EXERCISE BRIEF ▸
Beginning with the line containing "thumb ip: (447, 423)", give every line again exactly as it is, ending with the last line of the entries.
STUDY MATERIAL section start
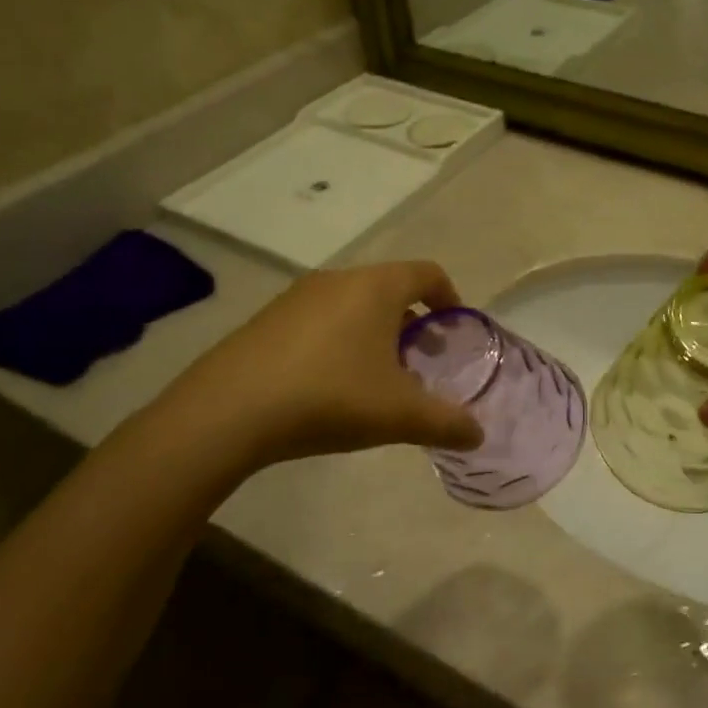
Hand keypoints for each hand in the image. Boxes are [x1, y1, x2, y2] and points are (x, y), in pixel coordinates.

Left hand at [151, 260, 484, 471]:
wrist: (228, 411)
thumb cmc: (330, 397)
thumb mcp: (400, 415)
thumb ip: (447, 423)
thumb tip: (479, 435)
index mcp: (376, 287)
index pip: (427, 272)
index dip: (450, 296)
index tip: (456, 327)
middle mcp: (338, 280)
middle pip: (390, 287)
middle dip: (413, 320)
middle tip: (423, 359)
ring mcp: (296, 297)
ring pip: (352, 304)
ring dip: (375, 331)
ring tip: (378, 375)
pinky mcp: (266, 320)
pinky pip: (319, 319)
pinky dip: (340, 339)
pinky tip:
STUDY MATERIAL section end
EXERCISE RESULT ▸
thumb ip: (447, 423)
thumb tip: (479, 435)
index mcp: (376, 287)
index pip: (427, 272)
index dip: (450, 296)
index tip: (456, 327)
middle mcp: (338, 280)
middle pip: (390, 287)
middle dip: (413, 320)
middle tip: (423, 359)
ring mcp: (296, 297)
ring pip: (352, 304)
ring dip: (375, 331)
ring tip: (378, 375)
pinky mcp: (266, 320)
pinky pip: (319, 319)
pinky dip: (340, 339)
pinky tip:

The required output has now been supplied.